Once it was launched, however, no one seemed particularly keen to take on the full-time job of being the paper’s undertaker – until Bill, by happy chance, asked Robert’s near-neighbour on the 13th floor, Keith Colquhoun. Keith was a writer of novels as well as a journalist; and his pen, apparently smooth as silk but in fact as sharp as a stiletto, took command of the page in 1995 and went on for eight years. I succeeded him – a hard act to follow – in November 2003.

When I took over, Keith and I had lunch in the local Italian dive. He had kept an enormous list of his subjects, collated by geography and gender, and told me that it was important to keep down the number of Americans (who would otherwise take over), to give a fair whack to the Asians, and to try my damnedest to get more women in. I’ve found all these precepts good advice, but hard to keep. Not many women feature in this book: a sobering reflection of the struggle they have had, even in the 20th century, to lead lives half as interesting as men’s. And there are an awful lot of Americans; but when a country is Top Nation, that becomes rather hard to avoid.

A ration of one candidate a week certainly concentrates the mind: the more so because the Obituaries Editor usually has no more than two days to research and write the piece. Speed reading becomes essential and the London Library, conveniently round the corner, a godsend. Google, of course, helps too; but there is no substitute, I still find, for books. They allow the total immersion in a character that is necessary.

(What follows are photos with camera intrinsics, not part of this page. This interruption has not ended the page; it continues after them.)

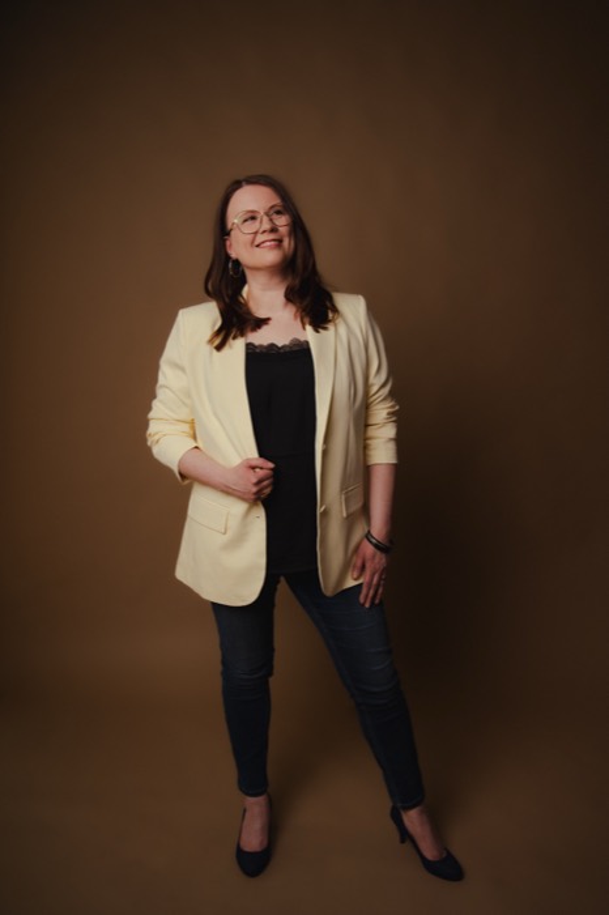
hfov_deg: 39.9
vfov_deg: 57.2
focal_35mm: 33
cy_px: 458
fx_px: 838
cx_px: 304
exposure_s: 1/160
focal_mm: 33
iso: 100
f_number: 6.3
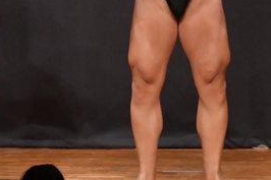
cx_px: -56
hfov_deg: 2.8
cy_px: -7
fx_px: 5582
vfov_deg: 1.9
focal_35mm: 742
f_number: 5.6
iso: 6400
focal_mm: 170
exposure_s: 1/400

The Economist’s stock of obituaries (sometimes irreverently called the “morgue”) is pitifully small. Some newspapers, I’m told, have hundreds of obituaries ready. There are ten obituaries in ours as I write, and I have never yet been able to pluck one out and use it. It is an unwritten law that the people in the morgue will never die. They achieve a kind of eternal life, getting wirier and stronger by the day.

The candidates’ criteria have, I think, stayed unchanged since the page was started. They must have led interesting and thought-provoking lives. Whether they have led good lives, in the usual meaning of “good”, couldn’t matter less. We are not in the business of eulogies, or even of appreciations. The bad, the immoral, or the flighty sometimes make the best copy. I took a good deal of flak for obituarising Anna Nicole Smith; but hers was a wonderful and poignant story of a doomed search for celebrity. We’ve obituarised monopolists and petty tyrants as well as modern-day saints. Keith always had a soft spot for the minor players, even if – perhaps especially if – a major player had died in the same week; he taught me that there is a story worth hearing in almost every life.

What makes an Economist obituary? No rules are laid down except the length, 132 lines or around 1,000 words, and the shape of the illustration (which, most perversely, in recent years has been not portrait, but landscape). The rest is left to the writer, a glorious freedom which the obituaries editor traditionally hogs almost entirely to himself. Colleagues often try to muscle in (and sometimes succeed, always to good effect); families of the dead, or their friends, often lobby us. But the editor refusesalmost all outside petitions, because he (or she) wants no one interfering with the sheer joy of the job.

Perhaps joy and death seem strange bedfellows. Not to me. Speaking now purely for myself, I see my obituaries as progress reports on a life that continues, somehow, elsewhere. My purpose is to try to distil the essence of that life as it passes, and to try to describe it as far as possible from the point of view of the subject. For what has gone away from the world, for better or worse, is that particular perspective and that particular voice.

When we were first discussing this book, Keith said that a good title for it might be “A Sparrow’s Flight”. The allusion, of course, is to Bede’s metaphor of human life as a sparrow flying through a banqueting hall, from darkness and out again to darkness, with one brightly lit moment in between. Of course, it is also possible that the banqueting hall is murkier than the before and after. But whichever is true, that moment of passage – that flickering of wings amid the hubbub of the Earth – is what we have to catch.